Landeshovetling of East Frisia (de facto)
- Reign: 1431 - 1441
- Predecessor: Focko Ukena
- Successor: Enno Edzardisna; Ulrich Ennosna;
- Alongside: Enno Edzardisna (1431–1441); Ulrich Ennosna (1431-1441);
- Died: 1441
- Spouse: Frauwa Cirksena
- House: Cirksena
- Father: Enno Edzardisna

= Edzard Cirksena =

German nobleman

Edzard Cirksena (born: Edzard Ennosna; died: 1441) was an East Frisian chieftain at Greetsiel, Norden, Emden and Brokmerland.

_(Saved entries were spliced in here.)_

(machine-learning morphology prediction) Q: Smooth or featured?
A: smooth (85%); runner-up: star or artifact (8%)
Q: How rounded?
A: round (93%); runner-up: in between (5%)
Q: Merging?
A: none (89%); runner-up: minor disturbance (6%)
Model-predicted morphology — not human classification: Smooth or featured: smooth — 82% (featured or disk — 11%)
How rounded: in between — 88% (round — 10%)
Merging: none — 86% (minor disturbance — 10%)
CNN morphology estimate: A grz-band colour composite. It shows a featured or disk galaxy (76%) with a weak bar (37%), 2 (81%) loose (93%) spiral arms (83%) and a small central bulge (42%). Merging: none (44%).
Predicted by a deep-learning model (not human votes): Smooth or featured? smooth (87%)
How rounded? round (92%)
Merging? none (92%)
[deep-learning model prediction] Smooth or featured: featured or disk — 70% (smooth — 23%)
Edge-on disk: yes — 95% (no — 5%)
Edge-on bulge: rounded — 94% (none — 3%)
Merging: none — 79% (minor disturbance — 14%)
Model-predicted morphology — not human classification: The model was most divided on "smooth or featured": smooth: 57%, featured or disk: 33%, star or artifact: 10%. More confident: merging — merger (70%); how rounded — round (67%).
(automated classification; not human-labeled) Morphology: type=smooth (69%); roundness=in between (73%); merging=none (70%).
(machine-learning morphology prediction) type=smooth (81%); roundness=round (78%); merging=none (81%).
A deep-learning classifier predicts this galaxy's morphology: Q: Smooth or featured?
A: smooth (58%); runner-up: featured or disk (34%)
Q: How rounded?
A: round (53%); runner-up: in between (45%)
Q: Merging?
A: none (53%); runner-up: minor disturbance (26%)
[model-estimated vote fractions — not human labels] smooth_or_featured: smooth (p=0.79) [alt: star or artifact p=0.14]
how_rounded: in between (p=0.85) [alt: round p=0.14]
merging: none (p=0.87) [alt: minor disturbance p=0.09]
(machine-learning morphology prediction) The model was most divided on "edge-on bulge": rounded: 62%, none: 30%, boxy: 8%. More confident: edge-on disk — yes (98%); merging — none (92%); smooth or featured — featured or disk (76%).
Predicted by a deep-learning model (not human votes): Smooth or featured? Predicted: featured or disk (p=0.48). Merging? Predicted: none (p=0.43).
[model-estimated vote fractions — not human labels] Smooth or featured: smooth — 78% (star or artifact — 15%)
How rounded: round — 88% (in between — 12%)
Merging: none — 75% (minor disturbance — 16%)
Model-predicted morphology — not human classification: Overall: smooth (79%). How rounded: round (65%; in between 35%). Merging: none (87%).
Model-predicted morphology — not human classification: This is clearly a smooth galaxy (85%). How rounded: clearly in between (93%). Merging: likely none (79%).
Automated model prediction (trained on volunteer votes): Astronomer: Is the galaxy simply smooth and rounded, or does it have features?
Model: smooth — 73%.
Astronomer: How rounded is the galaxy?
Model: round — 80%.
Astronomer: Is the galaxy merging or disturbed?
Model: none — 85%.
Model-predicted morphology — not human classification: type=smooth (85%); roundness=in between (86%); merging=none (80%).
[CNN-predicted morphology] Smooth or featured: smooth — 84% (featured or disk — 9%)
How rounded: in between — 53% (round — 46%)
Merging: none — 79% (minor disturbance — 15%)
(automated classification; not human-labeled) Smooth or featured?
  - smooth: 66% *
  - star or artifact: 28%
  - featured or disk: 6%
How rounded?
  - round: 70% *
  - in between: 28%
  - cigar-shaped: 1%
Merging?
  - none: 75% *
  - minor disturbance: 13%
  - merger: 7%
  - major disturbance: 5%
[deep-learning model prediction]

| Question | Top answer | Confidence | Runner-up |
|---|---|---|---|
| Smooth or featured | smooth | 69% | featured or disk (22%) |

He and his father Enno Edzardisna had married the last two heiresses of the great family of Syardsna from Berum; Edzard married Frauwa Cirksena; his father married her aunt Gela Cirksena. Enno and Edzard adopted their wives' family name, which was also spelled Sirtzena, Syrtza, or Zyertza. Edzard was probably the first to spell the name as Cirksena; this spelling was retained by all later members of the family.

From his father he inherited the reign over almost all of East Frisia, albeit without the Harlingerland.

He died at an advanced age, of the plague, in 1441, one day after his stepmother Gela died.